*** DATA SHOWN Section Begins ***

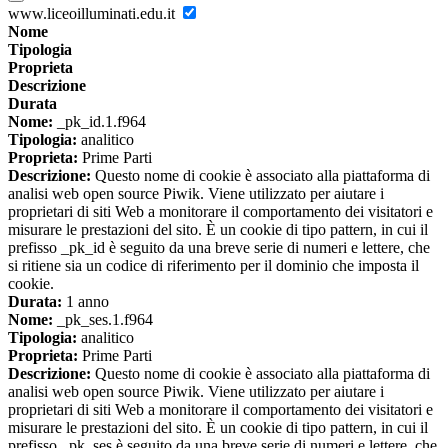
www.liceoilluminati.edu.it
Nome
Tipologia
Proprieta
Descrizione
Durata
Nome:
_pk_id.1.f964
Tipologia:
analitico
Proprieta:
Prime Parti
Descrizione:
Questo nome di cookie è associato alla piattaforma di
analisi web open source Piwik. Viene utilizzato per aiutare i
proprietari di siti Web a monitorare il comportamento dei visitatori e
misurare le prestazioni del sito. È un cookie di tipo pattern, in cui il
prefisso _pk_id è seguito da una breve serie di numeri e lettere, che
si ritiene sia un codice di riferimento per il dominio che imposta il
cookie.
Durata:
1 anno
Nome:
_pk_ses.1.f964
Tipologia:
analitico
Proprieta:
Prime Parti
Descrizione:
Questo nome di cookie è associato alla piattaforma di
analisi web open source Piwik. Viene utilizzato per aiutare i
proprietari di siti Web a monitorare il comportamento dei visitatori e
misurare le prestazioni del sito. È un cookie di tipo pattern, in cui il
prefisso _pk_ses è seguito da una breve serie di numeri e lettere, che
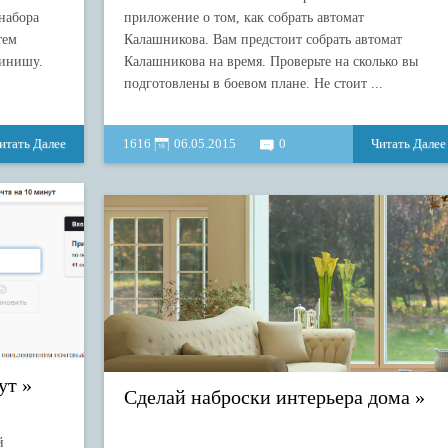
набора
приложение о том, как собрать автомат
тем
Калашникова. Вам предстоит собрать автомат
финишу.
Калашникова на время. Проверьте на сколько вы
подготовлены в боевом плане. Не стоит ...
итать Далее
1616
06.05.2015
0
Читать Далее
ут
Сделай наброски интерьера дома
й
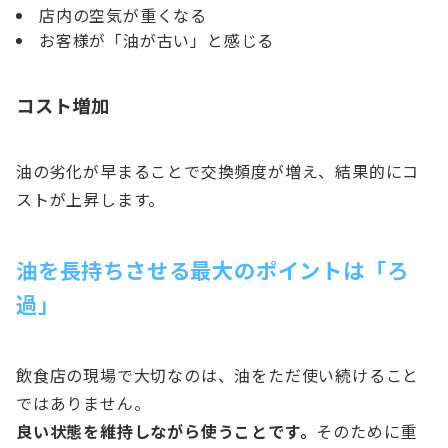
店内の空気が重くなる
お客様が「油が古い」と感じる
コスト増加
油の劣化が早まることで交換頻度が増え、結果的にコ
ストが上昇します。
油を長持ちさせる最大のポイントは「ろ
過」
飲食店の現場で大切なのは、油をただ使い続けること
ではありません。
良い状態を維持しながら使うことです。
そのために重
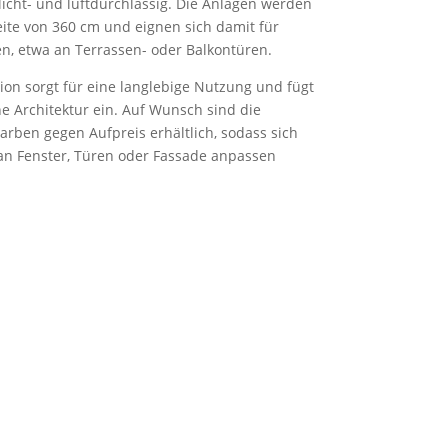
 licht- und luftdurchlässig. Die Anlagen werden
eite von 360 cm und eignen sich damit für
en, etwa an Terrassen- oder Balkontüren.
ion sorgt für eine langlebige Nutzung und fügt
e Architektur ein. Auf Wunsch sind die
arben gegen Aufpreis erhältlich, sodass sich
t an Fenster, Türen oder Fassade anpassen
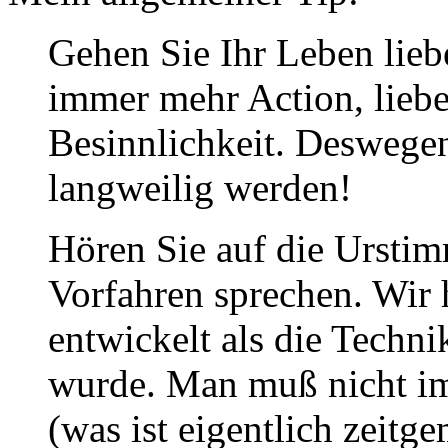
Gehen Sie Ihr Leben liebe
immer mehr Action, lieb
Besinnlichkeit. Deswege
langweilig werden!
Hören Sie auf die Urstimm
Vorfahren sprechen. Wir
entwickelt als die Techn
wurde. Man muß nicht i
(was ist eigentlich zeitg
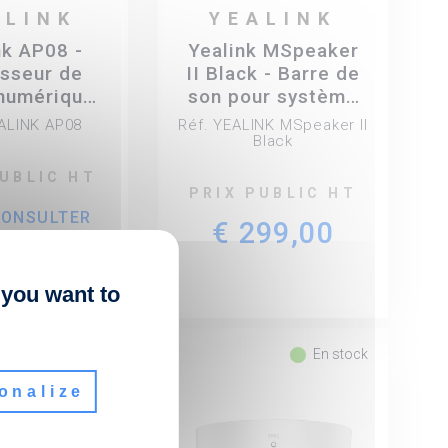
ALINK
YEALINK
nk AP08 -
Yealink MSpeaker
sseur de
II Black - Barre de
 numérique
son pour système
ante
de visioconférence
EALINK AP08
Réf. YEALINK MSpeaker II
- coloris noir
Black
PUBLIC HT
PRIX PUBLIC HT
CONSULTER
€ 299,00
 you want to
fiber_manual_record
fiber_manual_record
En stock
En stock
onalize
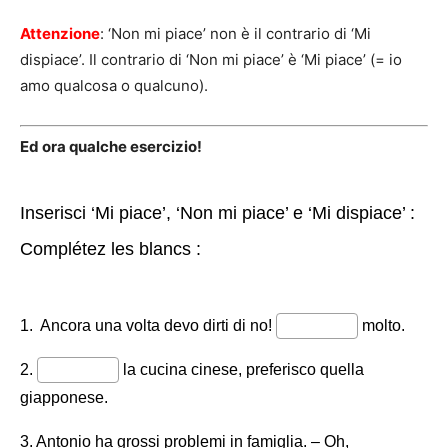
Attenzione
: ‘Non mi piace’ non è il contrario di ‘Mi
dispiace’. Il contrario di ‘Non mi piace’ è ‘Mi piace’ (= io
amo qualcosa o qualcuno).
Ed ora qualche esercizio!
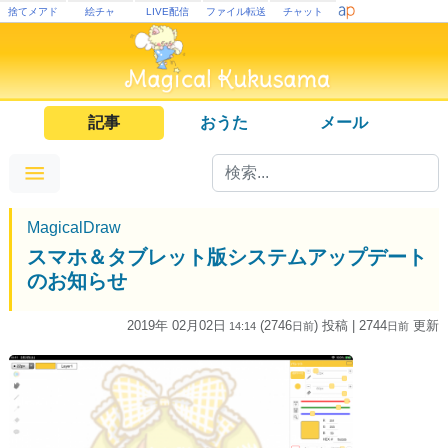
捨てメアド
絵チャ
LIVE配信
ファイル転送
チャット
記事
おうた
メール
MagicalDraw
スマホ＆タブレット版システムアップデート
のお知らせ
2019年 02月02日
(2746
) 投稿
| 2744
更新
14:14
日
前
日
前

*** DATA SHOWN Section Ends ***

## EXERCISE DIRECTIONS
Go through the records above and, whenever a line includes the word "MSpeaker", copy it.

## EXERCISE RESPONSE
Yealink MSpeaker
Réf. YEALINK MSpeaker II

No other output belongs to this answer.